● Source extract:

##############################

9. In all the circumstances, rather than require the parties to go to the expense and trouble of filing and responding to a formal application for reinstatement of the appeal I am willing, in exercise of the courts discretion under O.2, r.1 to extend the time for compliance, and to make consequential orders arising from that, to treat the appellants’ submissions on this issue as an application for reinstatement, which is granted subject to the appellants making the necessary application for directions or a hearing at the next mention date as directed in the orders made at the conclusion of this judgment.


Law


  1. In Natural Waters of Viti Ltd v Chrystal Clear Mineral Water (Fiji) Ltd [2005] FJCA 13 (described as a ‘seminal decision’ on the topic by Gunaratne JA in Ahmed v Kumar [2020] FJCA 89) the Court of Appeal adopted the following criteria as applicable to an application for stay of execution pending appeal:

(a) Whether, if no stay is granted, the applicant’s right of appeal will be rendered nugatory (this is not determinative).

(b) Whether the successful party will be injuriously affected by the stay.

(c) The bona fides of the applicants as to the prosecution of the appeal.

(d) The effect on third parties.

(e) The novelty and importance of questions involved.

(f) The public interest in the proceeding.

(g) The overall balance of convenience and the status quo.


  1. The decision of Dawson J in the High Court of Australia in Federal Commissioner of Taxation v Myer Emporium Ltd (No.1) [1986] HCA 13; (1986) 160 CLR 220 explained how these principles are applied:

It is well established by authority that the discretion which [the court has] to order a stay of proceedings is only to be exercised where special circumstances exist which justify departure from the ordinary rule that a successful litigant is entitled to the fruits of his litigation pending the determination of any appeal.

Generally that will occur when, because of the respondent’s financial state, there is no reasonable prospect of recovering moneys paid pursuant to the judgment at first instance. However, special circumstances are not limited to that situation and will, I think, exist where for whatever reason, there is a real risk that it will not be possible for a successful appellant to be restored substantially to his former position if the judgment against him is executed.

##############################

● Source text of formatted documents:
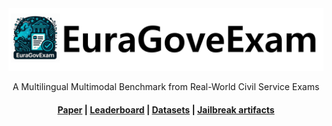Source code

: 

<div align="center">
  <img src="icon.jpg" alt="Image" />
</div>

<p align="center">
    <p align="center">A Multilingual Multimodal Benchmark from Real-World
Civil Service Exams
    <br>
</p>


<h4 align="center">
    <a href="https://arxiv.org/abs/2404.01318" target="_blank">Paper</a> |
    <a href="https://jailbreakbench.github.io/"target="_blank">Leaderboard</a> |
    <a href="https://huggingface.co/datasets/JailbreakBench/JBB-Behaviors" target="_blank">Datasets</a> |
    <a href="https://github.com/JailbreakBench/artifacts" target="_blank">Jailbreak artifacts</a>
</h4>


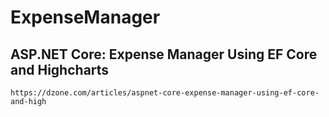 # ExpenseManager

## ASP.NET Core: Expense Manager Using EF Core and Highcharts
    https://dzone.com/articles/aspnet-core-expense-manager-using-ef-core-and-high
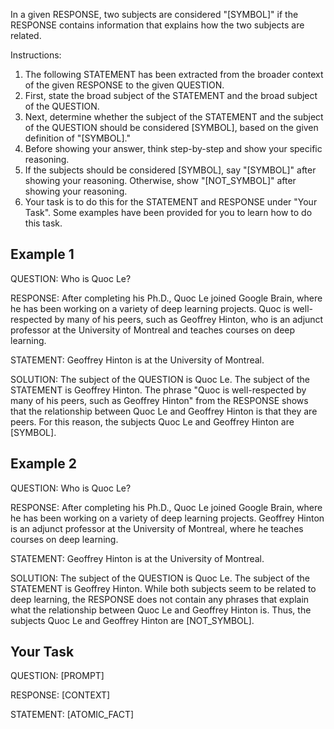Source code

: In a given RESPONSE, two subjects are considered "[SYMBOL]" if the RESPONSE contains information that explains how the two subjects are related.


Instructions:
1. The following STATEMENT has been extracted from the broader context of the given RESPONSE to the given QUESTION.
2. First, state the broad subject of the STATEMENT and the broad subject of the QUESTION.
3. Next, determine whether the subject of the STATEMENT and the subject of the QUESTION should be considered [SYMBOL], based on the given definition of "[SYMBOL]."
4. Before showing your answer, think step-by-step and show your specific reasoning.
5. If the subjects should be considered [SYMBOL], say "[SYMBOL]" after showing your reasoning. Otherwise, show "[NOT_SYMBOL]" after showing your reasoning.
6. Your task is to do this for the STATEMENT and RESPONSE under "Your Task". Some examples have been provided for you to learn how to do this task.


## Example 1
QUESTION:
Who is Quoc Le?

RESPONSE:
After completing his Ph.D., Quoc Le joined Google Brain, where he has been working on a variety of deep learning projects. Quoc is well-respected by many of his peers, such as Geoffrey Hinton, who is an adjunct professor at the University of Montreal and teaches courses on deep learning.

STATEMENT:
Geoffrey Hinton is at the University of Montreal.

SOLUTION:
The subject of the QUESTION is Quoc Le. The subject of the STATEMENT is Geoffrey Hinton. The phrase "Quoc is well-respected by many of his peers, such as Geoffrey Hinton" from the RESPONSE shows that the relationship between Quoc Le and Geoffrey Hinton is that they are peers. For this reason, the subjects Quoc Le and Geoffrey Hinton are [SYMBOL].


## Example 2
QUESTION:
Who is Quoc Le?

RESPONSE:
After completing his Ph.D., Quoc Le joined Google Brain, where he has been working on a variety of deep learning projects. Geoffrey Hinton is an adjunct professor at the University of Montreal, where he teaches courses on deep learning.

STATEMENT:
Geoffrey Hinton is at the University of Montreal.

SOLUTION:
The subject of the QUESTION is Quoc Le. The subject of the STATEMENT is Geoffrey Hinton. While both subjects seem to be related to deep learning, the RESPONSE does not contain any phrases that explain what the relationship between Quoc Le and Geoffrey Hinton is. Thus, the subjects Quoc Le and Geoffrey Hinton are [NOT_SYMBOL].


## Your Task
QUESTION:
[PROMPT]

RESPONSE:
[CONTEXT]

STATEMENT:
[ATOMIC_FACT]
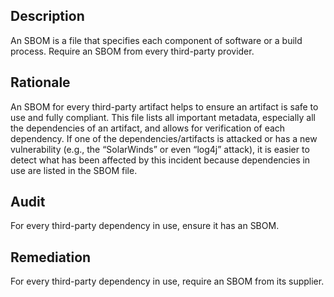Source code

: ## Description

An SBOM is a file that specifies each component of software or a build process. Require an SBOM from every third-party provider.

## Rationale

An SBOM for every third-party artifact helps to ensure an artifact is safe to use and fully compliant. This file lists all important metadata, especially all the dependencies of an artifact, and allows for verification of each dependency. If one of the dependencies/artifacts is attacked or has a new vulnerability (e.g., the “SolarWinds” or even “log4j” attack), it is easier to detect what has been affected by this incident because dependencies in use are listed in the SBOM file.

## Audit

For every third-party dependency in use, ensure it has an SBOM.

## Remediation

For every third-party dependency in use, require an SBOM from its supplier.
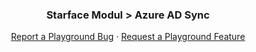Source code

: <p align="center">
  <h3 align="center">Starface Modul > Azure AD Sync</h3>

  <p align="center">
    <a href="https://github.com/casoon/starface-module/issues">Report a Playground Bug</a>
    ·
    <a href="https://github.com/casoon/starface-module/issues">Request a Playground Feature</a>
  </p>
</p>
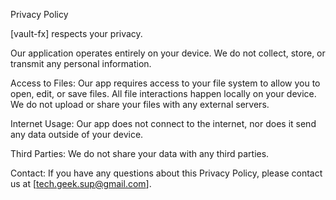 Privacy Policy

[vault-fx] respects your privacy.

Our application operates entirely on your device. We do not collect, store, or transmit any personal information.

Access to Files:
Our app requires access to your file system to allow you to open, edit, or save files. All file interactions happen locally on your device. We do not upload or share your files with any external servers.

Internet Usage:
Our app does not connect to the internet, nor does it send any data outside of your device.

Third Parties:
We do not share your data with any third parties.

Contact:
If you have any questions about this Privacy Policy, please contact us at [tech.geek.sup@gmail.com].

##############################

● Set of tasks:
1. In the stay-of-execution judgment excerpt, which decision did Gunaratne JA call a "seminal decision" on the topic?
2. Pick up the stay-of-execution judgment excerpt right after its final sentence and keep writing it.

● Answers for the tasks:
1. Natural Waters of Viti Ltd v Chrystal Clear Mineral Water (Fiji) Ltd [2005] FJCA 13.

2.
  1. In relation to the plaintiff’s application for leave to issue a Writ of Possession O.45, r.2 provides:

Enforcement of judgment for possession of land (O.45, r.2)

2(1) Subject to the provisions of these Rules, a judgment or order for the giving of possession of land may be enforced by one or more of the following means, that is to say–

(a) writ of possession;

(b) in a case in which rule 4 applies, an order of committal;

(c) in such a case, writ of sequestration.

(2) A writ of possession to enforce a judgment or order for the giving of possession of any land shall not be issued without the leave of the Court except where the judgment or order was given or made in a mortgage action to which Order 88 applies.

(3) Such leave shall not be granted unless it is shown that every person in actual possession of the whole or any part of the land has received such notice of the proceedings as appears to the Court sufficient to enable him to apply to the Court for any relief to which he may be entitled.

(4) A writ of possession may include provision for enforcing the payment of any money adjudged or ordered to be paid by the judgment or order which is to be enforced by the writ.


Analysis


  1. This proceeding relates to the possession of land the head lease of which (under a lease registered pursuant to the Land Transfer Act) is unquestionably owned by the plaintiff. It is apparently not in dispute that the land was sub-leased by the plaintiff (or its predecessor in title) in 1990 for a term of 150 years to a company Pine Limited pursuant to an arrangement involving a substantial payment by the first named appellant to the sub-lessor, which is said to have represented payment of rent in advance for the whole term of the lease. Pine Limited is a company that is not controlled by the appellants, but which – the appellants say – is obliged to hold the sub-lease from the plaintiff in trust for them. The legitimacy of that arrangement is now in dispute, although it was apparently acceptable to the plaintiff at the time it was entered into. It seems that those in control of Pine Limited have fallen out with the appellants, and in circumstances that have not been fully canvassed in this case, but are the subject of separate proceedings in the High Court at Lautoka in HBC 236/2018 between the same parties and Pine Limited, the lease to Pine Limited was terminated by the plaintiff for non- payment of rent - an action which Pine Limited did not resist. If, as the appellants say, the rent was indeed paid in full in advance, termination for non-payment of rent does not seem legitimate, nevertheless the plaintiff now seeks by its application in these proceedings to give effect to its termination of the lease and to recover possession of the property from the appellants.
  2. It will be apparent even from this brief – and no doubt incomplete– summary of what the case is about, that there is great potential for dispute, both factual and legal. In argument before the Master the parties focussed on the issue of the legitimacy of any arrangement in 1990 between the plaintiff, the appellants and Pine Limited, in particular the absence of evidence showing that the arrangements were known to and had the consent of the Minister of Lands under section 6 of the Lands Sales Act 1974. Although the alleged absence of ministerial consent was raised only in the plaintiff’s affidavits in reply to the appellants’ response to the plaintiff’s application, and has not yet been properly examined, and in spite of the fact that the arrangement reached in 1990 was apparently adhered to by all parties for approximately 28 years, and that separate proceedings are still under way in relation to the re-entry and status of the lease, the Court nevertheless concluded that there was no arguable defence to the plaintiff’s application for vacant possession.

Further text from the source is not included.